Flood insurance rates started skyrocketing last year after new provisions went into effect as part of an earlier overhaul of the National Flood Insurance Program that was signed into law in 2012.
That earlier effort sought to push up flood insurance rates to more accurately reflect risk and cover a deficit in the flood insurance program.
But homeowners, including those in the gulf states and in the path of Hurricane Sandy in the Northeast, saw enormous rate increases as their properties were suddenly included in federal flood insurance maps. Others complained they could not sell their homes because buyers could not afford the higher rates.
The Senate bill simply delayed the increases for four years while the Federal Emergency Management Agency studied the issue.
The House compromise would roll back some rates and allow more modest rate increases of 5% a year on others, with a cap of 18% a year on primary residences.

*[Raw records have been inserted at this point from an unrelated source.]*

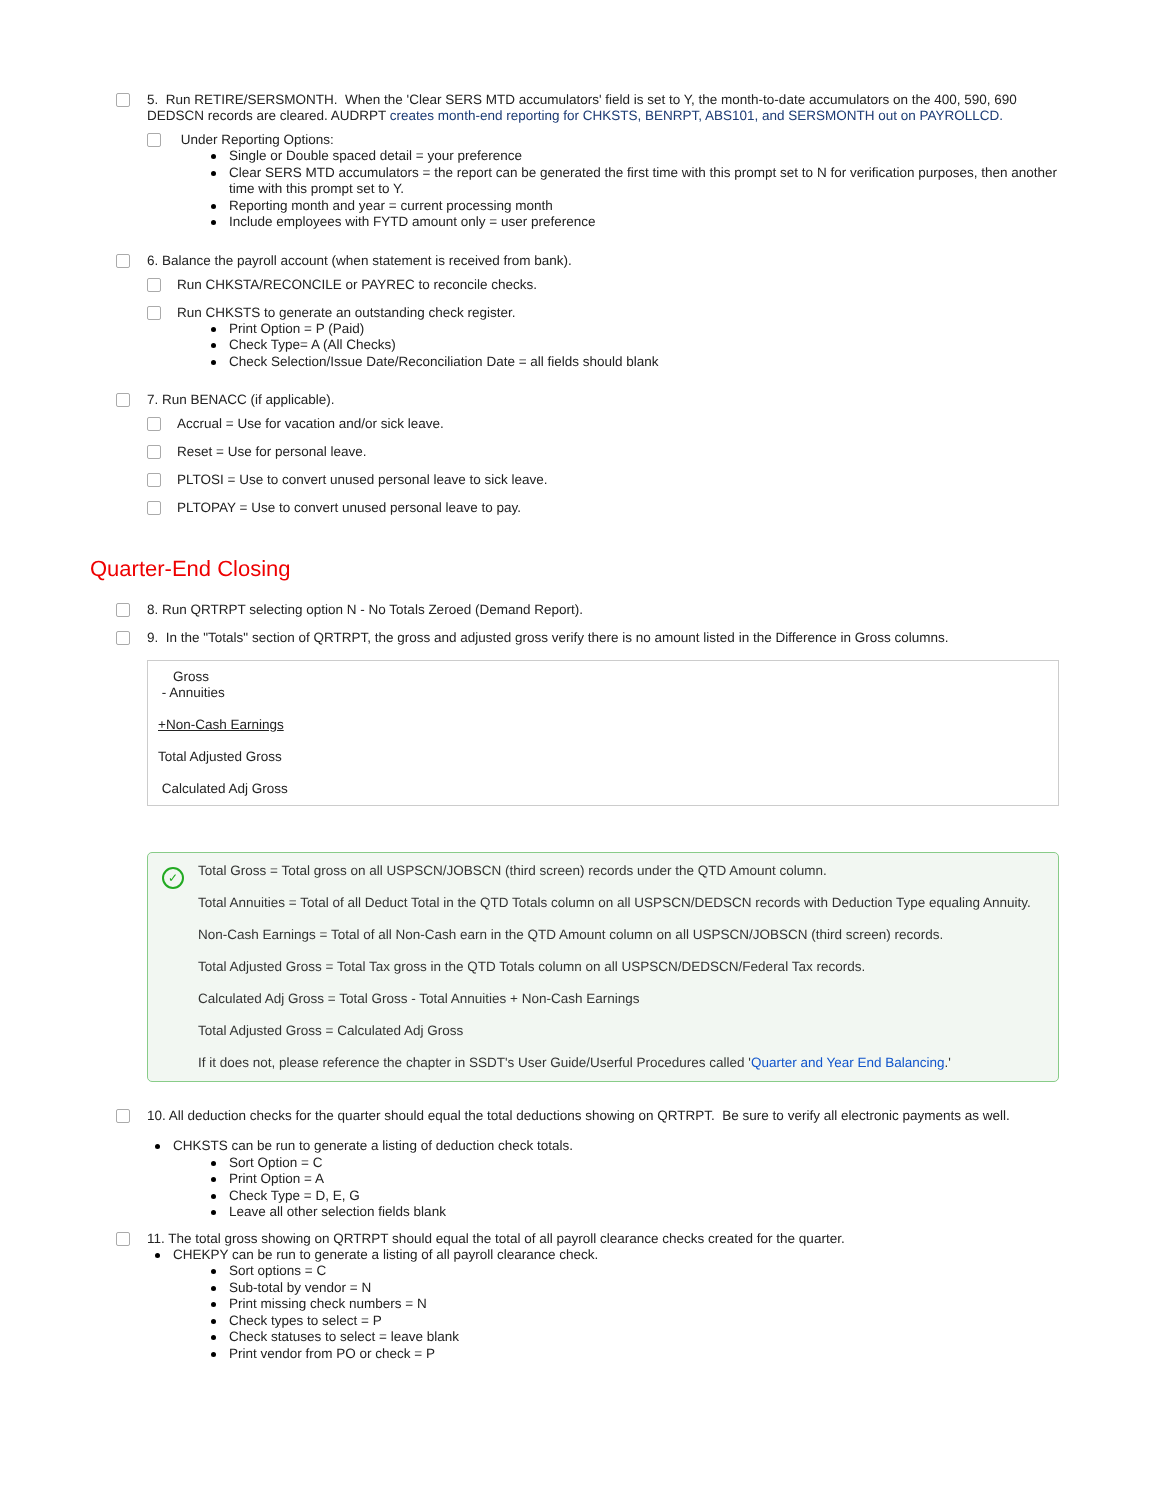5. Run RETIRE/SERSMONTH. When the 'Clear SERS MTD accumulators' field is set to Y, the month-to-date accumulators on the 400, 590, 690 DEDSCN records are cleared. AUDRPT creates month-end reporting for CHKSTS, BENRPT, ABS101, and SERSMONTH out on PAYROLLCD.
Under Reporting Options:
Single or Double spaced detail = your preference
Clear SERS MTD accumulators = the report can be generated the first time with this prompt set to N for verification purposes, then another time with this prompt set to Y.
Reporting month and year = current processing month
Include employees with FYTD amount only = user preference
6. Balance the payroll account (when statement is received from bank).
Run CHKSTA/RECONCILE or PAYREC to reconcile checks.
Run CHKSTS to generate an outstanding check register.
Print Option = P (Paid)
Check Type= A (All Checks)
Check Selection/Issue Date/Reconciliation Date = all fields should blank
7. Run BENACC (if applicable).
Accrual = Use for vacation and/or sick leave.
Reset = Use for personal leave.
PLTOSI = Use to convert unused personal leave to sick leave.
PLTOPAY = Use to convert unused personal leave to pay.
Quarter-End Closing
8. Run QRTRPT selecting option N - No Totals Zeroed (Demand Report).
9. In the "Totals" section of QRTRPT, the gross and adjusted gross verify there is no amount listed in the Difference in Gross columns.
Gross
- Annuities
+Non-Cash Earnings
Total Adjusted Gross
Calculated Adj Gross
✓
Total Gross = Total gross on all USPSCN/JOBSCN (third screen) records under the QTD Amount column.
Total Annuities = Total of all Deduct Total in the QTD Totals column on all USPSCN/DEDSCN records with Deduction Type equaling Annuity.
Non-Cash Earnings = Total of all Non-Cash earn in the QTD Amount column on all USPSCN/JOBSCN (third screen) records.
Total Adjusted Gross = Total Tax gross in the QTD Totals column on all USPSCN/DEDSCN/Federal Tax records.
Calculated Adj Gross = Total Gross - Total Annuities + Non-Cash Earnings
Total Adjusted Gross = Calculated Adj Gross
If it does not, please reference the chapter in SSDT's User Guide/Userful Procedures called 'Quarter and Year End Balancing.'
10. All deduction checks for the quarter should equal the total deductions showing on QRTRPT. Be sure to verify all electronic payments as well.
CHKSTS can be run to generate a listing of deduction check totals.
Sort Option = C
Print Option = A
Check Type = D, E, G
Leave all other selection fields blank
11. The total gross showing on QRTRPT should equal the total of all payroll clearance checks created for the quarter.
CHEKPY can be run to generate a listing of all payroll clearance check.
Sort options = C
Sub-total by vendor = N
Print missing check numbers = N
Check types to select = P
Check statuses to select = leave blank
Print vendor from PO or check = P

To avoid raising the deficit, the House bill would impose a $25 fee on each household, $250 on businesses and second homes.
Outside conservative groups, including Heritage Action and the Club for Growth, pushed for a “no” vote.
The issue has been particularly important in Louisiana, where Democratic Sen. Mary L. Landrieu, who had been a chief supporter of the Senate bill, faces a difficult reelection fight. She worked with Waters on the compromise. Among her opponents is Rep. Bill Cassidy (R-La.), who also supported the bill in the House.